→ **Records to use**
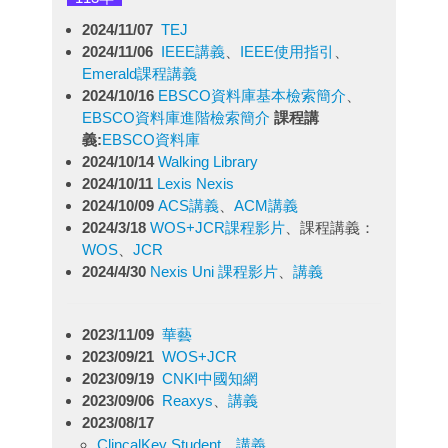
2024/11/07
TEJ
2024/11/06
IEEE講義
、
IEEE使用指引
、
Emerald課程講義
2024/10/16
EBSCO資料庫基本檢索簡介
、
EBSCO資料庫進階檢索簡介
課程講
義:
EBSCO資料庫
2024/10/14
Walking Library
2024/10/11
Lexis Nexis
2024/10/09
ACS講義
、
ACM講義
2024/3/18
WOS+JCR課程影片
、課程講義：
WOS
、
JCR
2024/4/30
Nexis Uni 課程影片
、
講義
2023/11/09
華藝
2023/09/21
WOS+JCR
2023/09/19
CNKI中國知網
2023/09/06
Reaxys
、
講義
2023/08/17
ClincalKey Student
、
講義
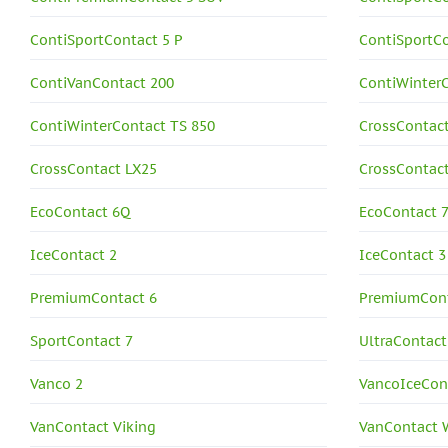
ContiSportContact 5 P
ContiSportC
ContiVanContact 200
ContiWinter
ContiWinterContact TS 850
CrossContac
CrossContact LX25
CrossContac
EcoContact 6Q
EcoContact 
IceContact 2
IceContact 3
PremiumContact 6
PremiumCont
SportContact 7
UltraContact
Vanco 2
VancoIceCon
VanContact Viking
VanContact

→ **What is needed**
Print, exactly as written, the lines above from the first one to the one containing "ContiWinterContact TS 850". Leave out pictures.

→ **Task result**
2024/11/07
TEJ
2024/11/06
IEEE講義
、
IEEE使用指引
、
Emerald課程講義
2024/10/16
EBSCO資料庫基本檢索簡介
、
EBSCO資料庫進階檢索簡介
課程講
義:
EBSCO資料庫
2024/10/14
Walking Library
2024/10/11
Lexis Nexis
2024/10/09
ACS講義
、
ACM講義
2024/3/18
WOS+JCR課程影片
、課程講義：
WOS
、
JCR
2024/4/30
Nexis Uni 課程影片
、
講義
2023/11/09
華藝
2023/09/21
WOS+JCR
2023/09/19
CNKI中國知網
2023/09/06
Reaxys
、
講義
2023/08/17
ClincalKey Student
、
講義
ContiSportContact 5 P
ContiSportC
ContiVanContact 200
ContiWinter
ContiWinterContact TS 850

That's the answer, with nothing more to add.